ERMENİ SÜRGÜNÜ
ALMAN TAVSİYESİ
Kerem
Çalışkan (Prof. Dr. İlber Ortaylı ile röportaj)
Prof. Ortaylı
Ermenilerden özür kampanyasına karşı çıkarak “özür devletten devlete olur”
dedi. Ortaylı “Ermeni tehciri (sürgünü) olayını, Sarıkamış sonrası, cephe
gerisini temizlemek için ALMAN GENELKURMAYI’NIN TAVSİYE ETTİĞİNİ” söyledi.
Tarihçi Prof. İlber
Ortaylı, bir grup yazar ve akademisyenin Ermenilerden özür dileme girişimi
konusunda “Böyle özür olmaz, özür devletten devlete olur” dedi.

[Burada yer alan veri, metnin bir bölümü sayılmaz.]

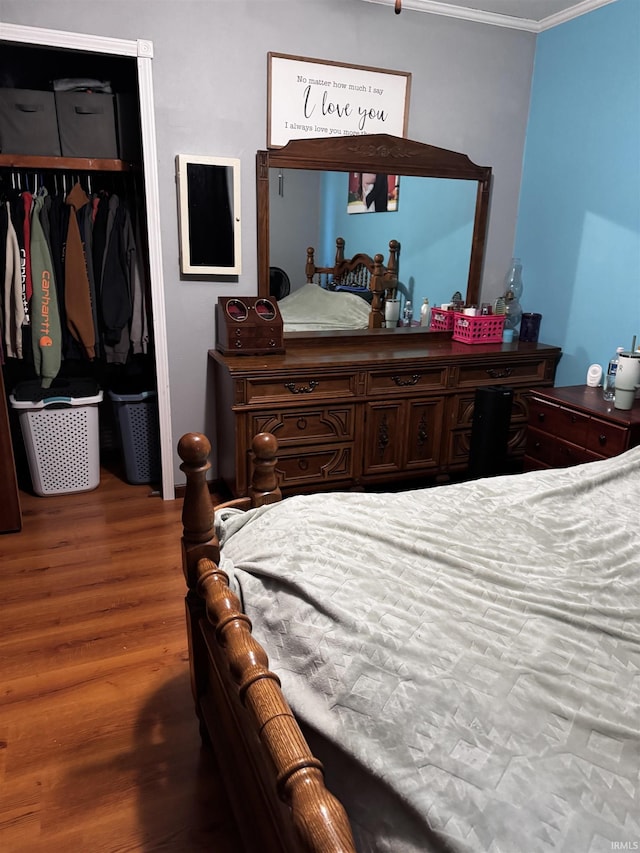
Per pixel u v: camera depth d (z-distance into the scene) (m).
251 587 1.23
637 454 2.03
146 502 3.07
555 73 3.12
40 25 2.41
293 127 2.86
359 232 3.12
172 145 2.70
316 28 2.78
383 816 0.80
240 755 1.20
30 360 3.04
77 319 2.91
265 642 1.13
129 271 2.93
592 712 0.89
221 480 3.20
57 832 1.37
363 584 1.15
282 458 2.78
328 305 3.17
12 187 2.85
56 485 3.11
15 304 2.81
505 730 0.85
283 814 0.91
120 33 2.51
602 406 2.62
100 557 2.54
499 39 3.13
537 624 1.09
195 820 1.41
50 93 2.70
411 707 0.89
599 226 2.97
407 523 1.42
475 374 3.11
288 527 1.37
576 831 0.71
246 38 2.68
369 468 2.99
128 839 1.36
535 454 2.94
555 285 3.28
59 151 2.78
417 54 2.99
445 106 3.12
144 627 2.09
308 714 0.94
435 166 3.16
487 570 1.24
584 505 1.66
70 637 2.03
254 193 2.89
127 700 1.77
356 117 2.96
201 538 1.34
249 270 2.98
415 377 2.96
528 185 3.38
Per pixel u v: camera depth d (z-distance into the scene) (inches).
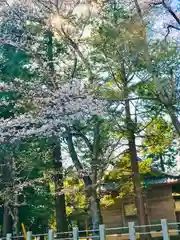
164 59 479.8
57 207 703.7
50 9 596.4
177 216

Halen müdürlük
görevini sürdürdüğü Topkapı Müzesi’nde sorularımızı yanıtlayan Ortaylı, Ermeni
sürgününü o sırada askeri gerekçelerle Alman Genelkurmayı’nın tavsiye ettiği
görüşünü vurguladı. Ortaylı 35 yıldır bu konu gündemde olmasına rağmen,
Türkiye’nin Ermenice bilen konusuna hâkim Ermeni uzmanı yetiştirmemesini de
“ağır bir ihmal” olarak niteledi.
Prof. Ortaylı bu
konudaki sorularımızı şöyle yanıtladı:
-Sayın Ortaylı, bir
grubun Ermenilerden özür girişimi hakkında ne diyorsunuz?
Ortaylı- Özür devletten
devlete konuşulacak iştir. Bir takım adamların kendilerini milletin temsilcisi
yerine koymaları geçerliliği olan bir işlem değildir. Ermeni devleti ile
görüşülür bu işler. Diasporadaki bazı Ermenilerle, buradaki adamların
yaptıkları işler kimseyi ilgilendirmiyor. Ermenistan var ortada, bunu
onunla konuşacaksın. Ermenistan’la temas olursa öyle başlar bu işler. Devletler
tartışır böyle işleri. Ayağa düşecek konular değil bunlar. Ayağa düşerse ne olur?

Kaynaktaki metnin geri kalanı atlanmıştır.